A couple of members of the Virtual Training Suite team were lucky enough to get to see Shirky talk about his latest book / idea – the Cognitive Surplus. The central idea is that as we have more free time the Internet can enable us to collaborate – this isn’t necessarily a new thing and Shirky argues that the post war age may be seen as an outlier when we were turned into passive consumers, rather than being the natural collaborators we were before TV came along.
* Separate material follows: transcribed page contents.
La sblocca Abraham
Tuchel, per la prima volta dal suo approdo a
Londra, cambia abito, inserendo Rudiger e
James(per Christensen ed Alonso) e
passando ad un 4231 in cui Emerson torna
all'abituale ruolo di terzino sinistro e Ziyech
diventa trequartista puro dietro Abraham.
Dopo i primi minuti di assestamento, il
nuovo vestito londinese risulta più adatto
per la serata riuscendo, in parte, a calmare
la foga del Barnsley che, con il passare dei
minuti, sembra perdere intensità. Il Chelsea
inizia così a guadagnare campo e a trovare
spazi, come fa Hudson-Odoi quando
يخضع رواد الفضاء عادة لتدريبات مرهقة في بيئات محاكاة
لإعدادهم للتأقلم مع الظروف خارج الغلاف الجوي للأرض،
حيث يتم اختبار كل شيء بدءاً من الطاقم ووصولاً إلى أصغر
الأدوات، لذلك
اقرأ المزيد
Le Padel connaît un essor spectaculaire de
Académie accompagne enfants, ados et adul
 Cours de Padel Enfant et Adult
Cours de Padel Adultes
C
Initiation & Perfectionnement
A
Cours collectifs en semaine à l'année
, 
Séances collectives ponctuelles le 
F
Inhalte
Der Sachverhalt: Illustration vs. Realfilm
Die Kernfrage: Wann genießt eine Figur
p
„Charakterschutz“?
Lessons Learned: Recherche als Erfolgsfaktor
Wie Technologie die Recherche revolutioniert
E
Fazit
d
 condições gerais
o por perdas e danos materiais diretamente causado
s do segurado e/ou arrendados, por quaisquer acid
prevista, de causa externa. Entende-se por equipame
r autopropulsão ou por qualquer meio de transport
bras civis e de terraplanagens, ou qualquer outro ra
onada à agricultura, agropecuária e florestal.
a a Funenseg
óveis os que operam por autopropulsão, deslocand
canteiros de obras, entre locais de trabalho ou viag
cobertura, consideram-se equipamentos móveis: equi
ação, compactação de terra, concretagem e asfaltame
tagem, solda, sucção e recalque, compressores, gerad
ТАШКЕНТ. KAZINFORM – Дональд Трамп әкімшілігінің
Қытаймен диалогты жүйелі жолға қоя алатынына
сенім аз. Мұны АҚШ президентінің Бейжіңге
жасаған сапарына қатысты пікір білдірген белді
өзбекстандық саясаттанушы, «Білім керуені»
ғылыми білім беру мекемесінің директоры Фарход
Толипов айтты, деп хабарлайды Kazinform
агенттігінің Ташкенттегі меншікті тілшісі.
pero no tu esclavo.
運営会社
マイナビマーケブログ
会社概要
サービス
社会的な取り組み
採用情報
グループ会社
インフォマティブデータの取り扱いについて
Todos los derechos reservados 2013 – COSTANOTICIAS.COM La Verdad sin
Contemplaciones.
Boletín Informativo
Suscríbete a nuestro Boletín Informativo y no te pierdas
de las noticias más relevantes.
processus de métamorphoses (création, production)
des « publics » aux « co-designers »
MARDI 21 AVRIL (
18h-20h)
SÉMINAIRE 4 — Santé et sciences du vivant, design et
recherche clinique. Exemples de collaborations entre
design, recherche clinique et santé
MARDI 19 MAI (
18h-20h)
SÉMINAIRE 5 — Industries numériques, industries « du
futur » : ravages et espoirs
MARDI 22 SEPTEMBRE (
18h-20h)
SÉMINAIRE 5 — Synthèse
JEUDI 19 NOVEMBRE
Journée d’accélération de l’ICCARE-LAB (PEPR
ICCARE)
To illustrate the potential scale for this collaborative effort, Shirky estimates that about 100 million hours of effort that has gone into producing Wikipedia over the last decade, yet 200 billion hours of TV are watched in the US each and every year – you could produce another Wikipedia sized website just from the time spent watching adverts on American TV each weekend.

Other examples of online collaboration cited by Shirky included:

  • The Consortium of Loose and Pub Going Women who united online to defeat the suppression of women’s rights in India.
  • The PatientsLikeMe website that brings together those who suffer from various conditions and encourages them to share their medical data to improve drug trials and treatments.
  • The Ushahidi platform that was built to bring together reports of violence and repression around the Kenyan elections and has since been used in a number of other countries, proving that not all these innovations have to come out of California.

The Q&A session explored the concept of “peak” Cognitive Surplus, how it could be applied to reduce a budget by 11% and whether technology is a cause of such change, or just an enabler.

The 90 minute video is split fairly evenly between an initial lecture and questions from the audience. Shirky also reflects on some of the ideas in his talk at the Festival of Ideas website, while you can keep up-to-date with his writings at Shirky.com

Other write-ups of the talk are available from:

Quite how you harness this Cognitive Surplus in education is a tricky question, but one Shirky has shown to be worth reflecting upon.